Kiln - lime, Curraduff, Co. Cork
Co. Cork |
Kilns
On the southern bank of the Glenlara River in Curraduff, a lime kiln sits built into the natural slope of the flood plain, its random-rubble wall still holding an earthen core behind it.
It is an unassuming structure, easy to pass without a second thought, yet it represents a piece of agricultural infrastructure that once shaped how land across Ireland was farmed.

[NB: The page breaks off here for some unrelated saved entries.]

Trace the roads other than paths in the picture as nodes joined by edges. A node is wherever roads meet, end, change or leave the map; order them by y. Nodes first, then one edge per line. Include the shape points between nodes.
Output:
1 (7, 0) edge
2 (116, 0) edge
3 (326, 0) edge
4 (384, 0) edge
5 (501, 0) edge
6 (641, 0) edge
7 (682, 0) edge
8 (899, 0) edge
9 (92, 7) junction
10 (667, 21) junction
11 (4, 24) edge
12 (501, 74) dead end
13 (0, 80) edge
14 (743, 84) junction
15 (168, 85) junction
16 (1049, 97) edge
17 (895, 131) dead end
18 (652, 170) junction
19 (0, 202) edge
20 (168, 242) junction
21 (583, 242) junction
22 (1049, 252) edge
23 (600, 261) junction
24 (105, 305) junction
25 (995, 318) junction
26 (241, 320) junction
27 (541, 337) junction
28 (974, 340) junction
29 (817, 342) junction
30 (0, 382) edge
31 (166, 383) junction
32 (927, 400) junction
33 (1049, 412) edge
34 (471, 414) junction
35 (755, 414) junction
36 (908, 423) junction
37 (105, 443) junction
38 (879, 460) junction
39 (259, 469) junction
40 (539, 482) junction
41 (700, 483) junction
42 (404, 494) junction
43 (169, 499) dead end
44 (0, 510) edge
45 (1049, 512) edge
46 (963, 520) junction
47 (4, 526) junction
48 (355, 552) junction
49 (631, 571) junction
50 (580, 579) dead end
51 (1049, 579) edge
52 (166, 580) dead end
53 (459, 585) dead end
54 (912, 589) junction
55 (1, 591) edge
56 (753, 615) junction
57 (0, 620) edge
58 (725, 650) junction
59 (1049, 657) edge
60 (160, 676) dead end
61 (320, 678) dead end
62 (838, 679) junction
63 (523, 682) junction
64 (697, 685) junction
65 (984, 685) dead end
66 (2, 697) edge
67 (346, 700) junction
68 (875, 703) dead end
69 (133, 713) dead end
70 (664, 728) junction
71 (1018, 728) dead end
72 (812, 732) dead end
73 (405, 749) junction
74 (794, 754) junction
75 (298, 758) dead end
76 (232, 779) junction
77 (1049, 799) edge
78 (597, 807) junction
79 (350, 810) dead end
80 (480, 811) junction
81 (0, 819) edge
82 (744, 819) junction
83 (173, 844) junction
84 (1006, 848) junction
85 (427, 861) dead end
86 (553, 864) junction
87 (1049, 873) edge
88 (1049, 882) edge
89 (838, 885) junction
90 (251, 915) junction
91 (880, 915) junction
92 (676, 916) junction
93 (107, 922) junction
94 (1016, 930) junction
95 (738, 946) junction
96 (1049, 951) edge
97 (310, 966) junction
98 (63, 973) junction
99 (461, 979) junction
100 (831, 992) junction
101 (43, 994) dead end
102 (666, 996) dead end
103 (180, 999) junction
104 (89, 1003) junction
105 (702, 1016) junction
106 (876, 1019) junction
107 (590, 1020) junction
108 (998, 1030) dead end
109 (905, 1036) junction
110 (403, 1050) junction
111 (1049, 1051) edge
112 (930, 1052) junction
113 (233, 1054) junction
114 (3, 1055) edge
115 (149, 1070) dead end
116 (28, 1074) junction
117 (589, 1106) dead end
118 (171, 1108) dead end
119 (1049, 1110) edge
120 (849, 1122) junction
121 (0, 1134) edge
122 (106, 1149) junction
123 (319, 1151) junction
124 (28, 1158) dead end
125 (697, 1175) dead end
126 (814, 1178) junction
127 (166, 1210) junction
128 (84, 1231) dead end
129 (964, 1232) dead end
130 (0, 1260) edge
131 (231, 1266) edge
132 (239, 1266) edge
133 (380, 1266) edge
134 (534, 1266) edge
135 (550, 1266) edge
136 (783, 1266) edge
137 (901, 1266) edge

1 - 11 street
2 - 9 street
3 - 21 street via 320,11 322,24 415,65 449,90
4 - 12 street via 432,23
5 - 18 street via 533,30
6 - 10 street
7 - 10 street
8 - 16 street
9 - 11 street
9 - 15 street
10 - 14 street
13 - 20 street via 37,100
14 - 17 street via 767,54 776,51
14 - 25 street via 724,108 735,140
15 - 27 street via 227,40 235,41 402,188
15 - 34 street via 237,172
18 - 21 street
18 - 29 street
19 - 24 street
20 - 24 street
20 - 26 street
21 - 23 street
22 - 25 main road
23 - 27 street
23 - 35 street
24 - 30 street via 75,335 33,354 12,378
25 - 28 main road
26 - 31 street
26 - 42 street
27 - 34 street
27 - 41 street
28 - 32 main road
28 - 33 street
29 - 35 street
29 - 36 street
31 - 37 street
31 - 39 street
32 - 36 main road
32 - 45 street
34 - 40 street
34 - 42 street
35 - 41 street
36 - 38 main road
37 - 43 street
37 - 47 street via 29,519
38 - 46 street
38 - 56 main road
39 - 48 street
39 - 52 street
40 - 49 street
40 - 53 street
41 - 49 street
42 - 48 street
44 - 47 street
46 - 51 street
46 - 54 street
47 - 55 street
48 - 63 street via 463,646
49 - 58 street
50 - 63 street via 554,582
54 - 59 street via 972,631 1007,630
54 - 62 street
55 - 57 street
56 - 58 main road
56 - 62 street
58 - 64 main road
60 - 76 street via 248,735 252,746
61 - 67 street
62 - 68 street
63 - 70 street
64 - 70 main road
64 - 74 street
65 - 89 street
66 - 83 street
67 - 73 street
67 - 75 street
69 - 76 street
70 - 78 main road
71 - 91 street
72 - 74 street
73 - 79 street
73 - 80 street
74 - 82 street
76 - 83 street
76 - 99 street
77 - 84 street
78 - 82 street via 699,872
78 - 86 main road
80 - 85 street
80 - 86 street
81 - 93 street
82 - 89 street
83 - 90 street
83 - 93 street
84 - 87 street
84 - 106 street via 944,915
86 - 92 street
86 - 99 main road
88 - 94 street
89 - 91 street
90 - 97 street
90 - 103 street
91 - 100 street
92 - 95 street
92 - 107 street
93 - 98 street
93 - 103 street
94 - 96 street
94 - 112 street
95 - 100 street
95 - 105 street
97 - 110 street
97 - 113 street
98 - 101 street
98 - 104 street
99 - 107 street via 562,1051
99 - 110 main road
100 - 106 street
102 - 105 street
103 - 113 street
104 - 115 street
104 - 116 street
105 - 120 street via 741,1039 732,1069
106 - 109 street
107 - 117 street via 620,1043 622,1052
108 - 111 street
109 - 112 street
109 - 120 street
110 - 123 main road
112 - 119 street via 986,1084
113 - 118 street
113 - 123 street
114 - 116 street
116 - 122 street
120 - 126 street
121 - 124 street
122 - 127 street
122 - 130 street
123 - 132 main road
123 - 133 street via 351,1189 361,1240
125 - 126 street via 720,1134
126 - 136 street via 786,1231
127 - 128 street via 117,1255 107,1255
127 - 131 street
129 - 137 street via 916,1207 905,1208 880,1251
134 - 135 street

Lime kilns were used to burn limestone at high temperatures, producing quicklime that farmers spread on acidic soils to improve fertility. This example was constructed with the slope doing much of the structural work, the hillside effectively acting as a retaining body for the kiln's back wall. The front elevation, facing north, stands roughly 3.5 metres high and 4.5 metres wide, with an arched recess cut into it measuring about 1.6 metres high and just over 2 metres wide, where the burnt lime would have been drawn out. At the rear, sloping slabs lead down to a stoking hole and an opening at the base, through which fuel was fed to maintain the fire. Behind the structure, a funnel, now heavily overgrown, marks where limestone and fuel were loaded in from above. The whole arrangement is typical of the draw kiln design, in which the charge of stone and fuel was fed in at the top and the finished lime extracted from below in a more or less continuous process.